Fail Boot on Hardware Errors

Author: Andrew Geissler (geissonator)

Primary assignee: Andrew Geissler (geissonator)

Other contributors:

Created: Feb 20, 2020

Problem Description

Some groups, for example a manufacturing team, have a requirement for the BMC firmware to halt a system if an error log is created which calls out a piece of hardware. The reason behind this is to ensure a system is not shipped to a customer if it has any type of hardware issue. It also ensures when an error is found, it is identified quickly and all activity stops until the issue is fixed. If the system has a hardware issue once shipped from manufacturing, then the BMC firmware behavior should be to report the error, but allow the system to continue to boot and operate.

OpenBMC firmware needs a mechanism to support this use case.

Background and References

Within IBM, this function has been enabled/disabled by what is called manufacturing flags. They were bits the user could set in registry variables which the firmware would then query. These registry variables were only settable by someone with admin authority to the system. These flags were not used outside of manufacturing and test.

Extensions within phosphor-logging may process logs that do not always come through the standard phosphor-logging interfaces (for example logs sent down by the host). In these cases the system must still halt if those logs contain hardware callouts.

This email thread was sent on this topic to the list.

Requirements

Provide a mechanism to cause the OpenBMC firmware to halt a system if a phosphor-logging log is created with a inventory callout
- The mechanism to enable/disable this feature does not need to be an external API (i.e. Redfish). It can simply be a busctl command one runs in an ssh to the BMC
- The halt must be obvious to the user when it occurs
  - The log which causes the halt must be identifiable
- The halt must only stop the chassis/host instance that encountered the error
- The halt must stop the host (run obmc-host-stop@X.target) associated with the error and attempt to leave system in the fail state (i.e. chassis power remains on if it is on)
- The chassis/host instance pair will not be allowed to power on until the log that caused the halt is resolved or deleted
  - A BMC reset will clear this power on prevention
Quiesce the associated host during this failure

Special Note: Initially the associated host and chassis will be hard coded to chassis0 and host0. More work throughout the BMC stack is required to handle multiple chassis and hosts. This design allows that type of feature to be enabled at a later time.

Proposed Design

Create a phosphor-settingsd setting, xyz.openbmc_project.Logging.Settings. Within this create a boolean property called QuiesceOnHwError. This property will be hosted under the xyz.openbmc_project.Settings service.

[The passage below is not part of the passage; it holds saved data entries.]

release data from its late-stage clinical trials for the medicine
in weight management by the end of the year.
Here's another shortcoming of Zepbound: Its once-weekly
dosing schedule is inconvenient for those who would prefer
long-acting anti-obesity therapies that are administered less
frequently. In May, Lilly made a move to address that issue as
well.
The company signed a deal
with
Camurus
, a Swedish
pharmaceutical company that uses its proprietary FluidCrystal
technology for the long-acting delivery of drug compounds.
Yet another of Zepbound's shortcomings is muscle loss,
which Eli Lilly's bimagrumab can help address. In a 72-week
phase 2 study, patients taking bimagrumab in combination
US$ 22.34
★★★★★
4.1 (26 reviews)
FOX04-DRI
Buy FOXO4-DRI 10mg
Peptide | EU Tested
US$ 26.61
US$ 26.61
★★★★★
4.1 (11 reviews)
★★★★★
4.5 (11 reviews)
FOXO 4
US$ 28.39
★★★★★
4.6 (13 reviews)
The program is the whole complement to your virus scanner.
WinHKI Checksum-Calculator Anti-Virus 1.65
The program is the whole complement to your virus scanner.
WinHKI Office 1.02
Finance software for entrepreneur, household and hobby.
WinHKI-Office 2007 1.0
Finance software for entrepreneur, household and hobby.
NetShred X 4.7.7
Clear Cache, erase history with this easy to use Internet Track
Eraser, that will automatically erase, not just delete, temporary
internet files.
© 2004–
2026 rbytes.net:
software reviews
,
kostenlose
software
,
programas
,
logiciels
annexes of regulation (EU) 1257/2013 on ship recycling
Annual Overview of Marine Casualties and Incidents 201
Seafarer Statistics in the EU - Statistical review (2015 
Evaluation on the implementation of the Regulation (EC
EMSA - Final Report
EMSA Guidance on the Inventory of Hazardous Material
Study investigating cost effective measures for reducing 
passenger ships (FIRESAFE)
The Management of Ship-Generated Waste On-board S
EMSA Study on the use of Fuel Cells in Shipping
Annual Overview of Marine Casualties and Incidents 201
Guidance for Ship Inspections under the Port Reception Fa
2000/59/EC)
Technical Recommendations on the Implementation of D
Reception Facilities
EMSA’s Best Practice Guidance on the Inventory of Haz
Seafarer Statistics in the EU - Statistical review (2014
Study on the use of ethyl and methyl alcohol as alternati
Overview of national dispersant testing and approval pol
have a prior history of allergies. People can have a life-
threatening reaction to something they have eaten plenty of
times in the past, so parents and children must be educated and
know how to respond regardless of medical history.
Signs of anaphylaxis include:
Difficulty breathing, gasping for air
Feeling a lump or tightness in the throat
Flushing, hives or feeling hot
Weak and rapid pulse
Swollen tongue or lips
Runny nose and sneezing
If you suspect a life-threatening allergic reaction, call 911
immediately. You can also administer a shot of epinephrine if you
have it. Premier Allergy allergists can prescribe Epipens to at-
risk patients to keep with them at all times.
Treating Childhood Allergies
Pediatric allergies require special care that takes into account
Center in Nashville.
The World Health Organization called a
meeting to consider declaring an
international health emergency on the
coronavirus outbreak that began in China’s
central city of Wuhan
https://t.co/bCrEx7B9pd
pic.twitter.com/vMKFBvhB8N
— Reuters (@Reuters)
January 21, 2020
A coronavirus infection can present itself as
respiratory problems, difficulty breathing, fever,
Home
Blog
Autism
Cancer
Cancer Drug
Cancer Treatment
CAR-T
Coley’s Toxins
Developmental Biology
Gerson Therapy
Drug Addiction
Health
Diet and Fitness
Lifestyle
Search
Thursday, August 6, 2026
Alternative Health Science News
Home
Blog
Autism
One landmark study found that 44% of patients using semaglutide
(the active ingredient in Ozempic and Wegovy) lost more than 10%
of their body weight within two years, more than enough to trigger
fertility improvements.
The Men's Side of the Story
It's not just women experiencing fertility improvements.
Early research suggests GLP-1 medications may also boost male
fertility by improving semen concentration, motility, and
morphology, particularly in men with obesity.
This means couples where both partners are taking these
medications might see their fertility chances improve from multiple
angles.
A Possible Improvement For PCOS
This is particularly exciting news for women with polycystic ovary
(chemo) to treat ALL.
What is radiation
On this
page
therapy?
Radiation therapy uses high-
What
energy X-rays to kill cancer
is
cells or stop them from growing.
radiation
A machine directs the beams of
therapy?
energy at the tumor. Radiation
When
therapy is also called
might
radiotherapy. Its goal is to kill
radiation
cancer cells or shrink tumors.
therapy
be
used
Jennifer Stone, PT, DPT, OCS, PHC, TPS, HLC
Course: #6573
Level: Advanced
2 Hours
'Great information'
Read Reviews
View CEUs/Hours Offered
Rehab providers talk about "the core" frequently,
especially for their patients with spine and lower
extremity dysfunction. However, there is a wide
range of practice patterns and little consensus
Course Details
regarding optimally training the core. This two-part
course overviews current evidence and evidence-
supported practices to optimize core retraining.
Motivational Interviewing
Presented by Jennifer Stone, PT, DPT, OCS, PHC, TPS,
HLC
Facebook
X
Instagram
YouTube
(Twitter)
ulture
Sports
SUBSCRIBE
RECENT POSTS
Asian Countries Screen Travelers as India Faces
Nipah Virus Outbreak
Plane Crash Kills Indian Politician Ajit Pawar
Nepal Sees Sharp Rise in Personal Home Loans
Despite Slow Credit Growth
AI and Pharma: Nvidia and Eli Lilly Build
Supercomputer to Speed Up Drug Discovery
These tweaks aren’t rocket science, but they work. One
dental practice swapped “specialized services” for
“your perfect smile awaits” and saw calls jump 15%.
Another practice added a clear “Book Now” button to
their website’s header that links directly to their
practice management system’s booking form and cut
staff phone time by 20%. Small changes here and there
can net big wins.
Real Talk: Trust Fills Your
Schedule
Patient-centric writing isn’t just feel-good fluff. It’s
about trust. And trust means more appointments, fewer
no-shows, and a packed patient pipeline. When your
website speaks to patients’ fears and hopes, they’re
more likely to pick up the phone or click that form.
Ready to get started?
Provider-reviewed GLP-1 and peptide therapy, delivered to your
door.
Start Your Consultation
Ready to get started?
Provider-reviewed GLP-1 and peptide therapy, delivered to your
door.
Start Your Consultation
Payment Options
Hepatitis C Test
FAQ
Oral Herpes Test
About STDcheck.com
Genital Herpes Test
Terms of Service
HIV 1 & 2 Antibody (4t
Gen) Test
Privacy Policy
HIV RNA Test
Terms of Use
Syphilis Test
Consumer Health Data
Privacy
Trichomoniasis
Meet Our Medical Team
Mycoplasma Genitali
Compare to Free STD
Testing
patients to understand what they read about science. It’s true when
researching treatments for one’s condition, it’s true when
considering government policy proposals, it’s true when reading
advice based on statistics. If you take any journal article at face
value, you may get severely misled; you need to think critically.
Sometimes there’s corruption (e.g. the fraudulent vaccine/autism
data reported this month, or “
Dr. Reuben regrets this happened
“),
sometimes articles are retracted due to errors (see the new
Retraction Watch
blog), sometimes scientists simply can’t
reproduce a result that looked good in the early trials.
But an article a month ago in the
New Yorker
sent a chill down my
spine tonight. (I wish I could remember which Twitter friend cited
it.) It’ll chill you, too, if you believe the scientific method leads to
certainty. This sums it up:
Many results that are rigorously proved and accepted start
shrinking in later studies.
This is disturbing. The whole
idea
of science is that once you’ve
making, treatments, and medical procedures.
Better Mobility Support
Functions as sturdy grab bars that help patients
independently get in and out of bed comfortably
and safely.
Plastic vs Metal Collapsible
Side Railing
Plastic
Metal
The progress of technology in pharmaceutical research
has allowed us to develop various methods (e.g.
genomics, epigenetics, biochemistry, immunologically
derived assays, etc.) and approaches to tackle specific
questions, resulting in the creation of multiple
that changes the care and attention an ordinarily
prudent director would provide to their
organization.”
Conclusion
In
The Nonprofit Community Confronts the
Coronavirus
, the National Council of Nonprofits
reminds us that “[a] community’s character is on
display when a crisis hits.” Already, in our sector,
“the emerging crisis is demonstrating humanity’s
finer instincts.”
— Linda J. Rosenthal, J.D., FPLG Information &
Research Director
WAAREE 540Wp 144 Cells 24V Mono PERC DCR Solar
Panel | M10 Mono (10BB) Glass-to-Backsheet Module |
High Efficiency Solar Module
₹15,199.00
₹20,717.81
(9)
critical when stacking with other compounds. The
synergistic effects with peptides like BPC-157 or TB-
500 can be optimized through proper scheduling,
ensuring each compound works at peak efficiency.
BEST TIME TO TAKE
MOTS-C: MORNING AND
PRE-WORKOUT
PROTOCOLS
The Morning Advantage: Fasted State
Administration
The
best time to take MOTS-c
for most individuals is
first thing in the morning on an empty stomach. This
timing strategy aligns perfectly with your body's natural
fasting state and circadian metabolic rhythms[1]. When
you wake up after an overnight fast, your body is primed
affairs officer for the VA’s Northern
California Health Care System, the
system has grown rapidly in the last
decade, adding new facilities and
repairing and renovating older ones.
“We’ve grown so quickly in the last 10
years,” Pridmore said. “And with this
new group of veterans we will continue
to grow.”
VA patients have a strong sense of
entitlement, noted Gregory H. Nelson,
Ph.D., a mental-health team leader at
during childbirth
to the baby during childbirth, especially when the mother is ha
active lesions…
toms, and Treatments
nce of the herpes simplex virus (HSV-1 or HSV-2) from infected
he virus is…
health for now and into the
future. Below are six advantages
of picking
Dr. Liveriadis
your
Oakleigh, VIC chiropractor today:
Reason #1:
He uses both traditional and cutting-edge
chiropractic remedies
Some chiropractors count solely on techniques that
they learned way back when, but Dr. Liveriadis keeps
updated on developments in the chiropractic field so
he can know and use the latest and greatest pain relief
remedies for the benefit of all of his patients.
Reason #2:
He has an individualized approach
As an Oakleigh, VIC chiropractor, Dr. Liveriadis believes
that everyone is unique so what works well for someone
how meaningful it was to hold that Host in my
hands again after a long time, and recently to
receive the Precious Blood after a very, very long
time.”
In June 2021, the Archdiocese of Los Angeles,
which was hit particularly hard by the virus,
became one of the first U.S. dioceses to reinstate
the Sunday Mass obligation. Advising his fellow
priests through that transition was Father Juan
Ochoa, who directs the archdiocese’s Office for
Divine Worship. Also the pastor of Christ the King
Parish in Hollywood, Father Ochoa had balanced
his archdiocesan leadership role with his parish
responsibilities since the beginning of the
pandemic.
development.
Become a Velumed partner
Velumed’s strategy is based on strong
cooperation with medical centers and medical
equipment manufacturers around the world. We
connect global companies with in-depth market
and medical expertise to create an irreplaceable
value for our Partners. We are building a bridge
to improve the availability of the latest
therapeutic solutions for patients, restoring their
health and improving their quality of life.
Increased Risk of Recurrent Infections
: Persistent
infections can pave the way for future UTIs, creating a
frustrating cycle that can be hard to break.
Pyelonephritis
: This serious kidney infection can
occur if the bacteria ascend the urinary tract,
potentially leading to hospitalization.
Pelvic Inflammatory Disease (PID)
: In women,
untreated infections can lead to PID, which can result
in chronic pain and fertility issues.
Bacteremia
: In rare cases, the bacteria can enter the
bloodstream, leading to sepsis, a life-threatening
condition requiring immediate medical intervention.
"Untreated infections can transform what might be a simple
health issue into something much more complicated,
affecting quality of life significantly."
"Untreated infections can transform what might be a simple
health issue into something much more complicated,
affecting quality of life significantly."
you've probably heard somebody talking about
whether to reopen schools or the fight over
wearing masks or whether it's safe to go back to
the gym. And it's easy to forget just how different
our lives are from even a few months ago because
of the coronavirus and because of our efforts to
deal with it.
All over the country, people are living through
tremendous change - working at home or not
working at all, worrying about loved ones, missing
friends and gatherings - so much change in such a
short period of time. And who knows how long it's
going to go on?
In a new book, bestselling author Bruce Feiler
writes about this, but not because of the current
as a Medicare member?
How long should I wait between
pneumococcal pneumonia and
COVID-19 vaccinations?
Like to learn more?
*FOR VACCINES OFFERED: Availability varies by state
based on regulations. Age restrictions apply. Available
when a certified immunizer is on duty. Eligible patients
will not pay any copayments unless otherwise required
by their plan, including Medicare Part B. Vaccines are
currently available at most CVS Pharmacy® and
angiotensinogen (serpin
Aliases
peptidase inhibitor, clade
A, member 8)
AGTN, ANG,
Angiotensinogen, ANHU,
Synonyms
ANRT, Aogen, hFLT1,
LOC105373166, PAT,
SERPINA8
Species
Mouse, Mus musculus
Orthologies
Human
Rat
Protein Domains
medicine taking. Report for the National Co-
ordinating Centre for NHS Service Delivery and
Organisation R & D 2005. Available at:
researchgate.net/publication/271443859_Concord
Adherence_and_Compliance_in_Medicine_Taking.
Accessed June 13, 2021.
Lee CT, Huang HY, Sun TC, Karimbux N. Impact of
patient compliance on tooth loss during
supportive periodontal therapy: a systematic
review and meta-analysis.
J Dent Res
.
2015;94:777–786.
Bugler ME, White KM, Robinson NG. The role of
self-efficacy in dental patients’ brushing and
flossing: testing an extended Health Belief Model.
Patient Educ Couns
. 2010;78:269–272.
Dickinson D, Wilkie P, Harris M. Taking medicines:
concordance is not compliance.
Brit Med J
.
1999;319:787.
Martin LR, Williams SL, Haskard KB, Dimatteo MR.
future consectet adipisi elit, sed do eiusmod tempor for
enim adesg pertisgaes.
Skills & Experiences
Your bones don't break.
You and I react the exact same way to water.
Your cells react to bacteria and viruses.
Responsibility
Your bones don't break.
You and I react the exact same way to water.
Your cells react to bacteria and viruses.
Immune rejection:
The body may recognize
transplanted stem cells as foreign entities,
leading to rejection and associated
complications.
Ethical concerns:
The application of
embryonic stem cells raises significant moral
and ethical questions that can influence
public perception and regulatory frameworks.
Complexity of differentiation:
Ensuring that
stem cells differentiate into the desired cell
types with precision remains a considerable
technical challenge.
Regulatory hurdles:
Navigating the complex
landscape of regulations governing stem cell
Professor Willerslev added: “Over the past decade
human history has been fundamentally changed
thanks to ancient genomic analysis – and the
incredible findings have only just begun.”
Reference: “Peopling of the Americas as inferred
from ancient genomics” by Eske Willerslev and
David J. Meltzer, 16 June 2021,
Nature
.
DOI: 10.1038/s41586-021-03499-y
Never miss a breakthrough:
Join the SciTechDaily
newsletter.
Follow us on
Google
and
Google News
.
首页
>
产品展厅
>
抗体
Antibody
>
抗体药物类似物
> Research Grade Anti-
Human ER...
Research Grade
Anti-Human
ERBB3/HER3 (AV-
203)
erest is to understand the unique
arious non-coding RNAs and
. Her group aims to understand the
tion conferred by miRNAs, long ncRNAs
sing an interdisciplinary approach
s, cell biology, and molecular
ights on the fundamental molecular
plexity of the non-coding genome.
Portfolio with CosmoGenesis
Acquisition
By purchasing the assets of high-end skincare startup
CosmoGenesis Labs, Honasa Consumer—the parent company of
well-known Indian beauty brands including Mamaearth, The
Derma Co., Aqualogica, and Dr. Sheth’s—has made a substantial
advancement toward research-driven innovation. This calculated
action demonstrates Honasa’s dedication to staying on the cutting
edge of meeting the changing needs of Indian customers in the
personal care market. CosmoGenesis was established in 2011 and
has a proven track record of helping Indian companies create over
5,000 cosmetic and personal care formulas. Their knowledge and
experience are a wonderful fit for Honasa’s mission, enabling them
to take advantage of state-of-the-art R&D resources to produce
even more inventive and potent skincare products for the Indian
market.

Define a new D-Bus interface which will indicate an error has been created which will prevent the boot of a chassis/host instance: xyz.openbmc_project.Logging.ErrorBlocksTransition

This interface will be hosted under a instance based D-Bus object /xyz/openbmc_project/logging/blockX where X is the instance of the chassis/host pair being blocked.

When an error is created via a phosphor-logging interface, the software will check to see if the error has a callout, and if so it will check the new xyz.openbmc_project.Logging.Settings.QuiesceOnHwError. If this is true then phosphor-logging will create a /xyz/openbmc_project/logging/blockX D-Bus object with a xyz.openbmc_project.Logging.ErrorBlocksTransition interface under it. A mapper association between the log and this new D-Bus object will be created. The corresponding host instance will be put in quiesce by phosphor-logging.

The blocked state can be exited by rebooting the BMC or clearing the log responsible for the blocking. Other system specific policies could be placed in the appropriate targets (for example if a chassis power off should clear the block)

See the phosphor-logging callout design for more information on callouts.

The appropriate obmc-host-stop@.target instance will also be called when obmc-bmc-quiesce.target is started. This ensures the host is stopped as soon as the error is discovered.

obmcutil will be enhanced to look for these block interfaces and notify the user via the obmcutil state command if a block is enabled and what log is associated with it.

The goal is to build upon this concept when future design work is done to allow developers to associate certain error logs with causing a halt to the system until a log is handled.

Alternatives Considered

Currently this feature is a part of the base phosphor-logging design. If no one other then IBM sees value, we could roll this into the PEL-specific portion of phosphor-logging.

A systemd target could be created to do the host stop and quiesce (and any other system specific things people need) but at this point there doesn't seem to be a ton of value in it. Could always be added later if needed.

Impacts

This will require some additional checking on reported logs but should have minimal overhead.

There will be no changes to system behavior unless a user turns on this new setting.

Testing

Unit tests will be run to ensure logic to detect errors with logs and verify both possible values of the new setting.

Test cases will need to look for this new blocking D-Bus object and handle appropriately.